Actuellement, c’est l’éthylène qui sert généralement de matière première. Ce gaz est présent dans les gaz de fours à coke et surtout dans les gaz de cracking des pétroles.

L’éthylène est absorbé par l’acide sulfurique pour former le sulfate acide d’éthyle. Dans un deuxième temps, ce sulfate acide d’éthyle est hydrolysé pour donner l’alcool éthylique et régénérer l’acide sulfurique. Au total, donc, l’opération revient à fixer une molécule d’eau sur une molécule d’éthylène.

L’hydratation directe de l’éthylène, mise au point aux États-Unis, est favorisée par une pression élevée et un catalyseur à base d’alumine.

De nombreux pays ont installé des usines de synthèse de l’alcool à partir de l’éthylène. Aux États-Unis, on l’utilise depuis 1930. L’U. R. S. S., le Danemark, la Grande-Bretagne et l’Allemagne préparent aussi de l’alcool de synthèse. La première usine française du genre a été mise en route fin 1968 à Lillebonne.


Organisation administrative de l’alcool en France

L’organisation administrative française est caractérisée par un contrôle sévère de la production et un contrôle fiscal de tous les produits contenant de l’alcool. Pendant la seconde moitié du xixe s., la production fut affectée par les crises viticoles dues à l’oïdium (1854) et au phylloxéra (1874). Dans le même temps, les demandes croissantes de l’industrie chimique naissante provoquèrent la fabrication d’alcool à partir de matières nouvelles comme les betteraves ou les grains. À la veille de la Première Guerre mondiale, on produisait en France plus de 3 Mhl d’alcool par an, dont plus de la moitié provenait de la betterave. Les hostilités entraînèrent la destruction de beaucoup de distilleries, si bien que le Service des poudres, devant les difficultés d’approvisionner les poudreries en alcool, organisa un Service des alcools chargé de réquisitionner et d’organiser la production. Ce service fut maintenu après les hostilités. Il continua à administrer le commerce des alcools industriels et à stocker les surproductions. En 1935, le Service des alcools fut réorganisé et assisté d’un Conseil supérieur des alcools.

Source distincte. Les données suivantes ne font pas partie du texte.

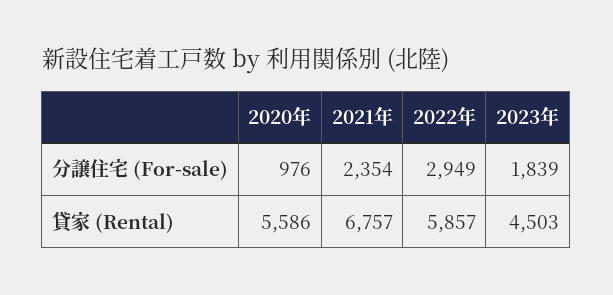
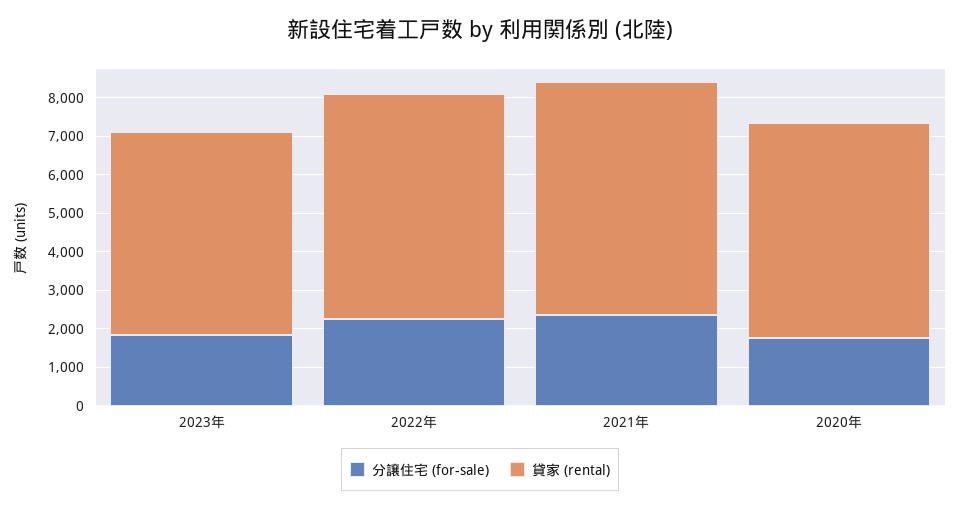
  {
    "分譲住宅 (For-sale)": {
-     "2020年": 976,
+     "2020年": 1750,
      "2021年": 2354,
-     "2022年": 2949,
+     "2022年": 2250,
      "2023年": 1839
    },
    "貸家 (Rental)": {
      "2020年": 5586,
-     "2021年": 6757,
+     "2021年": 6000,
      "2022年": 5857,
-     "2023年": 4503
+     "2023年": 5250
    }
  }

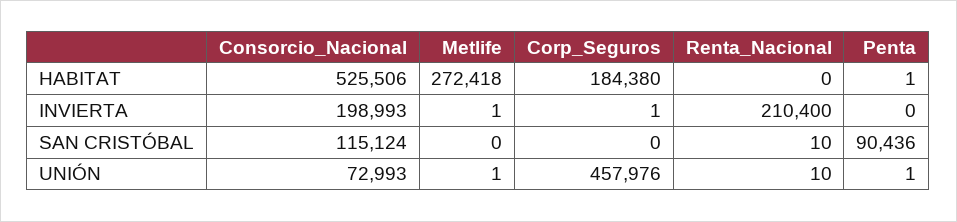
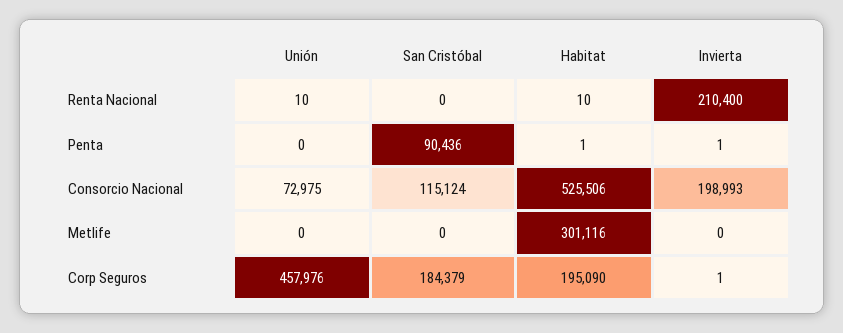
  {
    "Consorcio_Nacional": {
      "HABITAT": 525506,
      "INVIERTA": 198993,
      "SAN CRISTÓBAL": 115124,
-     "UNIÓN": 72993
+     "UNIÓN": 72975
    },
    "Metlife": {
-     "HABITAT": 272418,
+     "HABITAT": 301116,
-     "INVIERTA": 1,
+     "INVIERTA": 0,
      "SAN CRISTÓBAL": 0,
-     "UNIÓN": 1
+     "UNIÓN": 0
    },
    "Corp_Seguros": {
-     "HABITAT": 184380,
+     "HABITAT": 195090,
      "INVIERTA": 1,
-     "SAN CRISTÓBAL": 0,
+     "SAN CRISTÓBAL": 184379,
      "UNIÓN": 457976
    },
    "Renta_Nacional": {
-     "HABITAT": 0,
+     "HABITAT": 10,
      "INVIERTA": 210400,
-     "SAN CRISTÓBAL": 10,
+     "SAN CRISTÓBAL": 0,
      "UNIÓN": 10
    },
    "Penta": {
      "HABITAT": 1,
-     "INVIERTA": 0,
+     "INVIERTA": 1,
      "SAN CRISTÓBAL": 90436,
-     "UNIÓN": 1
+     "UNIÓN": 0
    }
  }

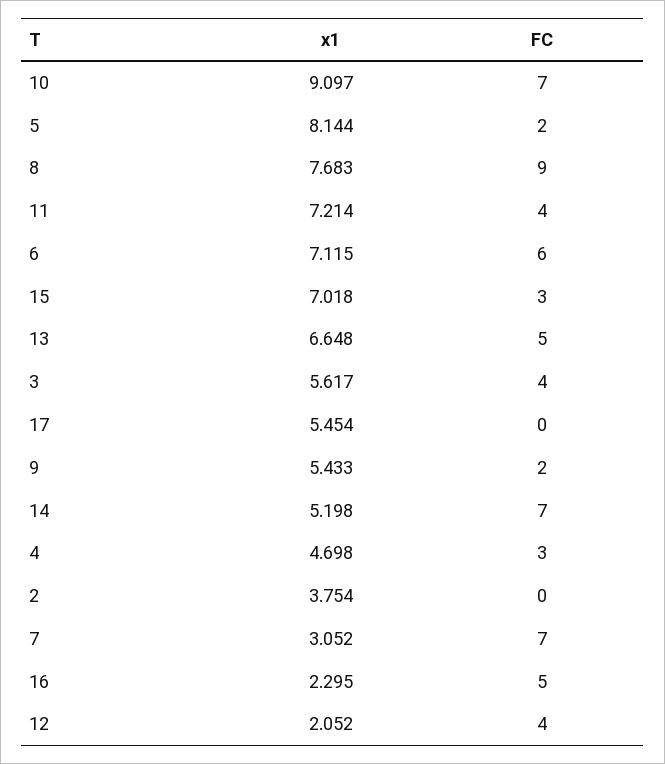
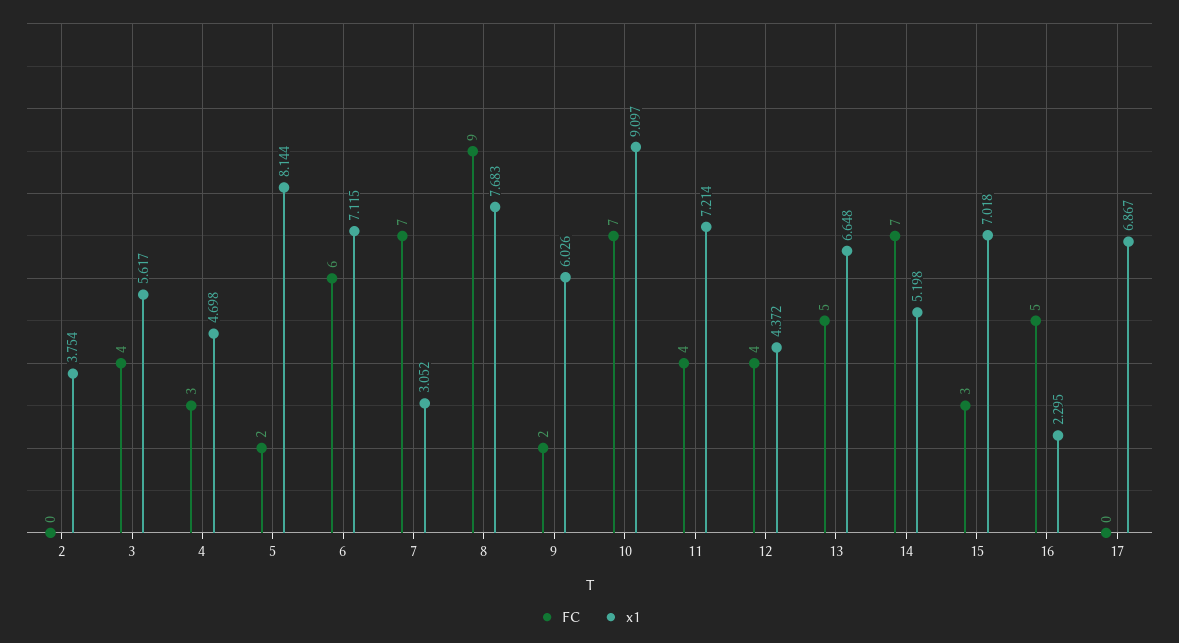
  {
    "x1": {
      "10": 9.097,
      "5": 8.144,
      "8": 7.683,
      "11": 7.214,
      "6": 7.115,
      "15": 7.018,
      "13": 6.648,
      "3": 5.617,
-     "17": 5.454,
+     "17": 6.867,
-     "9": 5.433,
+     "9": 6.026,
      "14": 5.198,
      "4": 4.698,
      "2": 3.754,
      "7": 3.052,
      "16": 2.295,
-     "12": 2.052
+     "12": 4.372
    },
    "FC": {
      "10": 7,
      "5": 2,
      "8": 9,
      "11": 4,
      "6": 6,
      "15": 3,
      "13": 5,
      "3": 4,
      "17": 0,
      "9": 2,
      "14": 7,
      "4": 3,
      "2": 0,
      "7": 7,
      "16": 5,
      "12": 4
    }
  }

Ce Service est obligatoirement le destinataire des alcools industriels, appelés encore alcools d’État. Il reçoit tous les alcools qui n’ont pas le caractère d’eaux-de-vie. Il les achète aux producteurs suivant un prix fixé tous les ans par décret et qui tient compte de la matière première mise en œuvre, de la qualité et de considérations économiques. Chaque distillateur dispose d’un contingent, c’est-à-dire d’une quantité dont l’achat lui est garanti aux conditions fixées. Si sa production dépasse le contingent qui lui est alloué, l’excédent est payé à un prix très inférieur, ce qui limite les surproductions.

En contrepartie, le Service des alcools vend aux utilisateurs les alcools qu’il a acquis obligatoirement. Le prix de vente est fonction non seulement de la qualité, mais aussi de l’usage auquel l’alcool est destiné. Signalons que, pour certains emplois, il faut obligatoirement employer de l’alcool d’État rétrocédé par le Service des alcools, comme, par exemple, pour la parfumerie, les vinages et mutages, la préparation de produits médicamenteux, etc.